LA LAVORAZIONE americana durò 15 mesi, Nuti dirigeva Chiara Caselli direttamente dalla limousine, non sempre sobrio. La critica si accanì, Cecchi Gori spese quasi 20 miliardi mentre il suo sodalizio con Berlusconi naufragava trascinando con sé tutto il resto. Il nome del regista toscano divenne sinonimo di problemi e inaffidabilità. E gli ingrati, uscirono allo scoperto. “È impazzito”, “Si è montato la testa”, “Si droga”. Cattiverie che seguirono l’improvviso disamore del pubblico che al Signor Quindicipalle e alle due successive prove restituirono modesti incassi e delusioni. Allora Nuti, troppo franco, completò l’opera. Confessò la dipendenza dall’alcool, minacciò il suicidio nel 2003, allargò i crateri intorno a sé. Alla debolezza, in certi ambiti, si sputa in faccia. Non gli perdonavano la sperimentazione, il rischio, l’esagerazione, una spontaneità che come nei film tra amori e calessi dell’amico fragile Troisi: “Ma pecché siete tutti così sinceri con me?”, nessuno voleva accogliere. Volevano un Nuti. Il Nuti che li faceva ridere, che alleggeriva le complicazioni, che strappava le mutande. Scoprirne un altro spinse il pubblico al rifiuto, i mecenati alla fuga.

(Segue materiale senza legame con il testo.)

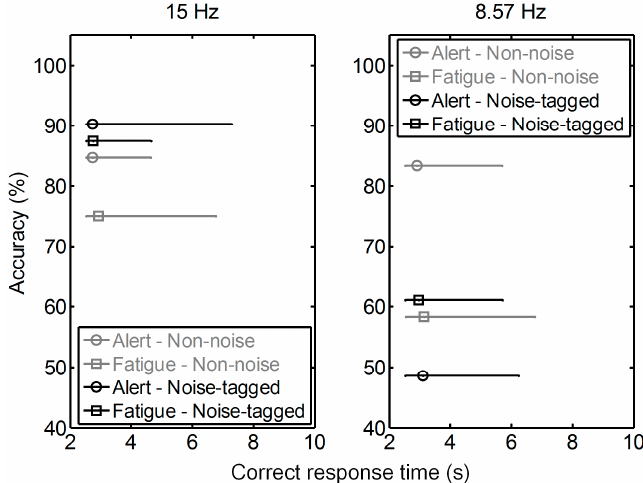
Figure 7. Online accuracy and correct response time in the alert versus fatigue state in both non-noise and noise-tagged BCI tasks across participants. The grand-averaged online accuracy and corresponding correct response time were calculated in semi-synchronous online BCI tasks performed across twelve participants. Results are shown in black for the noise-tagged task and in gray for the non-noise task. Each error bar characterizes the distribution of correct response time upon a certain online accuracy value, which was calculated as the grand-averaged percentage of correctly-judged trials. The upper and lower bounds of each error bar were set with maxima and minima of the time distribution, and the central point (circle and square) represents the mean. For convenience, the upper end of the ordinate was set above 100%.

MALIPIERO invita a non semplificare: “Pensare che la sua difficoltà psicologica nascesse a causa di un insuccesso è limitante. Francesco è più complesso di un risultato al botteghino, meno banale. Credo che il suo turbamento fosse esattamente il contrario: gestire un successo enorme e inatteso. Voleva crescere, evadere dai sentieri che aveva battuto fino ad allora, ma non lo assecondò nessuno. La sua depressione comunque fiorì molto tempo prima dei tracolli finanziari delle sue opere”. Malipiero ricorda Il ragazzo di umili natali che venne aiutato dal padre: “Fu lui a spingerlo a provarci. Gli diede un anno di tempo: ‘Altrimenti ti laurei”. Nuti era iscritto alla facoltà di Biologia. Il cinema venne dopo. Lo studio del Dna mai più. “Francesco è un uomo meraviglioso, spiritoso, onesto, divertente. In pochi lo conoscono davvero perché il suo pudore e la timidezza lo spingevano a nascondersi”. Poi un guizzo, un gesto difensivo, un riflesso: “Di Nuti si discute alternativamente prendendo in esame successo o malattia. È un po’ volgare. C’era altro, c’è altro”. Ma nelle parole di Anna Maria non c’è rabbia, solo constatazione di un oggettivo deserto: “Poche persone sono venute a trovarlo. Era solo, anche prima che battesse la testa e finisse in coma”. Con il tempo Nuti l’ha capito. Malipiero visse l’incidente in diretta: “Io stavo partendo la mattina per portare Ginevra a Roma, mi chiamano da casa e mi dicono che lo hanno trovato per terra, incosciente”. Stava per firmare il contratto per un film, Nuti. Un progetto inseguito a lungo. Un ritorno ai personaggi del passato, ai Novello Novelli, ai monologhi di fine anni ‘70: Olga e i fratellastri Billi. Non lo ha girato, è caduto e non fu tutta colpa del paradiso. Se chiedi a Malipiero se sia folle pensare a un ritorno sul set, la scopri possibilista: “Voglio essere ottimista. Scrive, ragiona, compone poesie. È lucido, ha una memoria straordinaria. Potrebbe riuscirci, io ci credo”. Qualcuno sussurra che a Roma, in sala, potrebbe esserci anche lui. Tra le poltrone e davanti allo schermo. Un mondo ribaltato. Un nuovo inizio. “A me piacerebbe”. Poi si blocca, cerca una via di uscita, tituba: “Lo spero”. Proverà a convincerlo. Sorride. E la prima volta è anche l’ultima del colloquio. A Narnali, a nord di Prato, a ovest di Paperino, Francesco Nuti prepara la valigia.